Henry's character is a bit vague in the beginning, but his character is deepened within the last two chapters. his motive, background, and mindset are all revealed, making for a thrilling ending.

at the beginning of the story, there is so much information given about Ava that isn't entirely relevant to the plot. it was introduced right away, and since the story is so short, I suggest limiting her background to what is relevant to the plot.

the author does a great job of making us feel love/hatred towards particular characters. dialogue is very strong, but sometimes lacking emotional description.

score: 6/10

plot:

I was definitely not expecting that plot twist the author threw in there, which was very thrilling, so well done on that.
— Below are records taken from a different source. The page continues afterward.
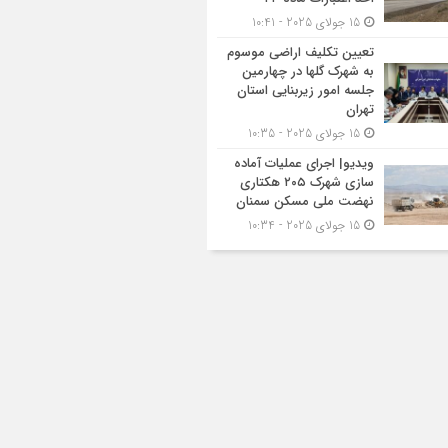
15 جولای 2025 - 10:41
تعیین تکلیف اراضی موسوم
به شهرک گلها در چهارمین
جلسه امور زیربنایی استان
تهران
15 جولای 2025 - 10:35
ویدیو| اجرای عملیات آماده
سازی شهرک ۲۰۵ هکتاری
نهضت ملی مسکن سمنان
15 جولای 2025 - 10:34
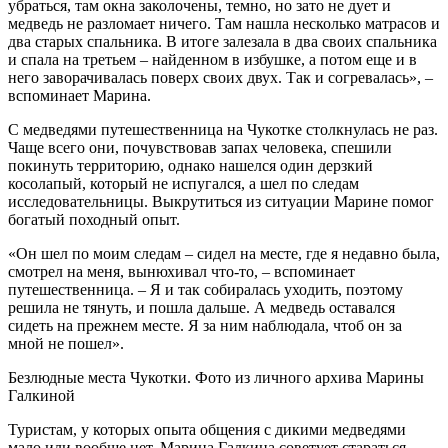
убраться, там окна заколочены, темно, но зато не дует и
медведь не разломает ничего. Там нашла несколько матрасов и
два старых спальника. В итоге залезала в два своих спальника
и спала на третьем – найденном в избушке, а потом еще и в
него заворачивалась поверх своих двух. Так и согревалась», –
вспоминает Марина.
С медведями путешественница на Чукотке столкнулась не раз.
Чаще всего они, почувствовав запах человека, спешили
покинуть территорию, однако нашелся один дерзкий
косолапый, который не испугался, а шел по следам
исследовательницы. Выкрутиться из ситуации Марине помог
богатый походный опыт.
«Он шел по моим следам – сидел на месте, где я недавно была,
смотрел на меня, вынюхивал что-то, – вспоминает
путешественница. – Я и так собиралась уходить, поэтому
решила не тянуть, и пошла дальше. А медведь оставался
сидеть на прежнем месте. Я за ним наблюдала, чтоб он за
мной не пошел».
Безлюдные места Чукотки. Фото из личного архива Марины
Галкиной
Туристам, у которых опыта общения с дикими медведями
мало или вообще нет, Марина Галкина советует стараться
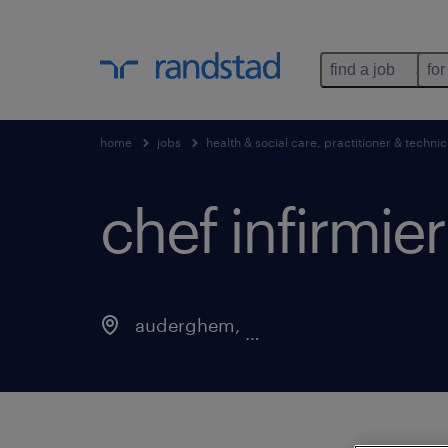
find a job
for
home
jobs
health & social care, practitioner & technic
chef infirmier
auderghem
,
brussels hoofdstedelij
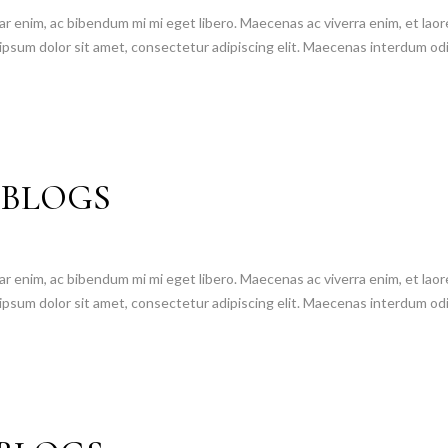
 enim, ac bibendum mi mi eget libero. Maecenas ac viverra enim, et laoree
psum dolor sit amet, consectetur adipiscing elit. Maecenas interdum odio
 BLOGS
 enim, ac bibendum mi mi eget libero. Maecenas ac viverra enim, et laoree
psum dolor sit amet, consectetur adipiscing elit. Maecenas interdum odio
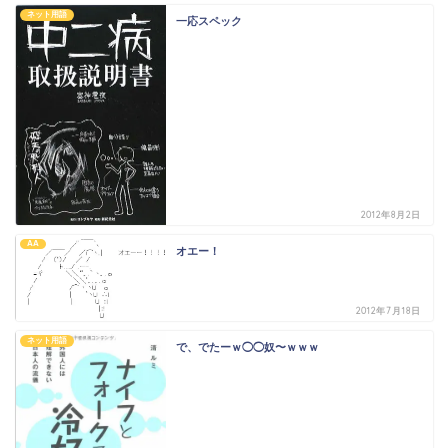
ネット用語
一応スペック
2012年8月2日
AA
オエー！
2012年7月18日
ネット用語
で、でたーｗ◯◯奴〜ｗｗｗ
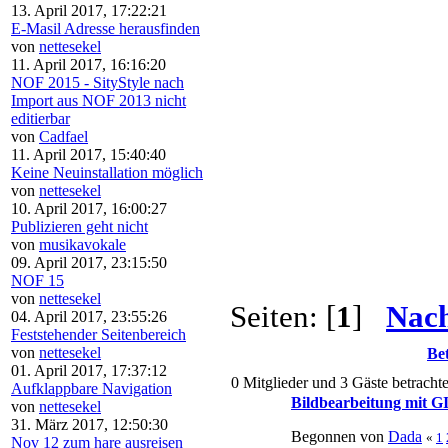
13. April 2017, 17:22:21
E-Masil Adresse herausfinden
von
nettesekel
11. April 2017, 16:16:20
NOF 2015 - SityStyle nach
Import aus NOF 2013 nicht
editierbar
von
Cadfael
11. April 2017, 15:40:40
Keine Neuinstallation möglich
von
nettesekel
10. April 2017, 16:00:27
Publizieren geht nicht
von
musikavokale
09. April 2017, 23:15:50
NOF 15
von
nettesekel
Seiten: [
1
]
Nach
04. April 2017, 23:55:26
Feststehender Seitenbereich
von
nettesekel
Bet
01. April 2017, 17:37:12
0 Mitglieder und 3 Gäste betracht
Aufklappbare Navigation
Bildbearbeitung mit G
von
nettesekel
31. März 2017, 12:50:30
Begonnen von
Dada
«
1
Nov 12 zum hare ausreisen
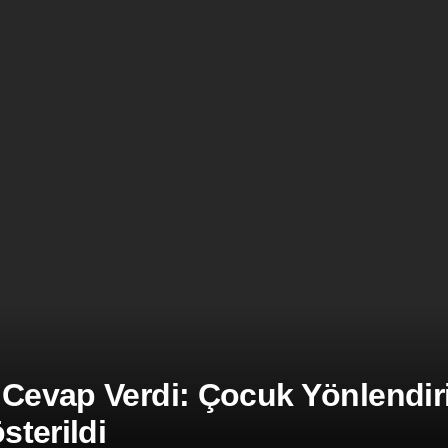
 Cevap Verdi: Çocuk Yönlendiril
terildi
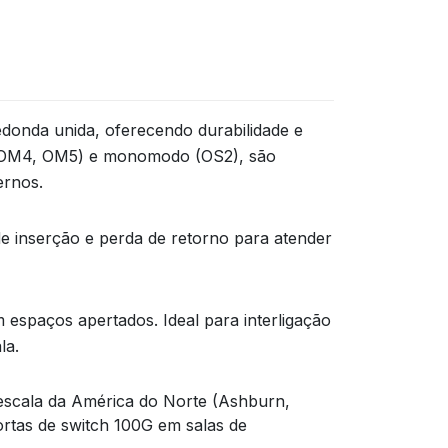
donda unida, oferecendo durabilidade e
1, OM4, OM5) e monomodo (OS2), são
ernos.
de inserção e perda de retorno para atender
 espaços apertados. Ideal para interligação
la.
rescala da América do Norte (Ashburn,
rtas de switch 100G em salas de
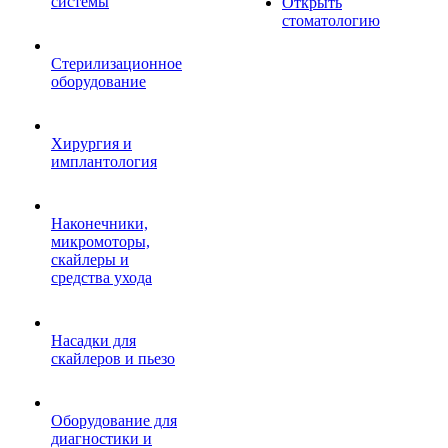
системы
Открыть
стоматологию
Стерилизационное
оборудование
Хирургия и
имплантология
Наконечники,
микромоторы,
скайлеры и
средства ухода
Насадки для
скайлеров и пьезо
Оборудование для
диагностики и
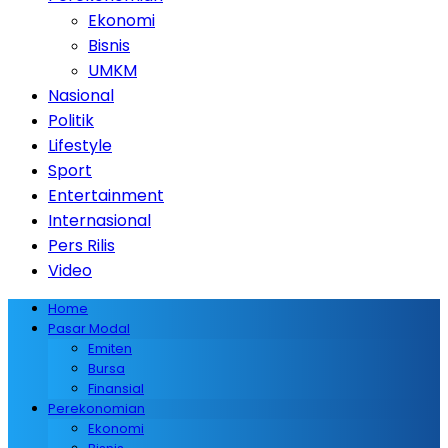
Ekonomi
Bisnis
UMKM
Nasional
Politik
Lifestyle
Sport
Entertainment
Internasional
Pers Rilis
Video
Home
Pasar Modal
Emiten
Bursa
Finansial
Perekonomian
Ekonomi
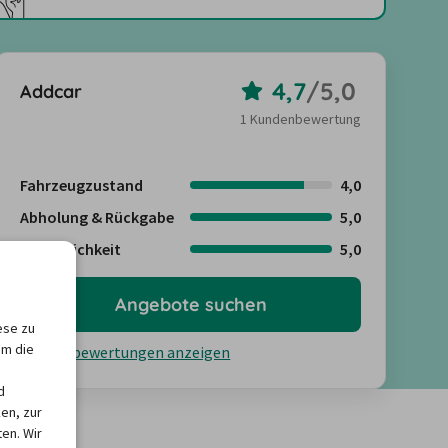
4,7
/
5,0
Addcar
1 Kundenbewertung
Fahrzeugzustand
4,0
Abholung & Rückgabe
5,0
Freundlichkeit
5,0
Angebote suchen
ese zu
um die
Kundenbewertungen anzeigen
d
en, zur
en. Wir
however, there were small discrepancies and plot holes that I noticed. if henry is the captor all along, how did he end up beat up so badly, with broken ribs, a dislocated shoulder, and a broken leg? it doesn't really fit, so I suggest creating a backstory for that.

three chapters into the story and the characters profess their love for each other. the problem that I found with this is that there isn't much depth to their connection. at least not from what is revealed to us as readers. what should be a dark and miserable time in a cellar is portrayed as being light, with casual conversation. the two don't even have many conversations before they end up admitting their feelings for one another and sleeping together.

it would be nice to maybe see more of their interactions before the said moment. the author shows us their light and humorous conversations, but never anything about the dreariness of the situation.

some more plot holes I noticed:
if henry is the captor all along, how did he get food for himself and Ava without her noticing?

did Ava not notice that everytime he was gone, the captor would show up?

these issues should be addressed, because they can confuse the reader.

at the end of the story, when Ava delivers her and Henry's child, it's a little hard to believe that she has absolutely no regrets or resentment towards her daughter. in situations like these, the child is often times a reminder of the torture that the victim faced, yet Ava is shown as being completely content with having Henry's daughter.

at the end of the story, Ava is shown as being a strong character with full intentions to carry on her life. it's nice to see her pursue her dreams and even dive back into the dating scene, yet I was wondering why she chooses to date the same boy who was a jerk to her before.

score: 5/10

all in all, this story is easy to follow and a thrilling read. the plot is very interesting and captivating, but just needs to be polished. with some editing and a closer look at the characters and the dynamics of the plot, the author can greatly improve the quality of this book. I enjoyed the read and recommend this story to any readers who enjoy psychological thrillers!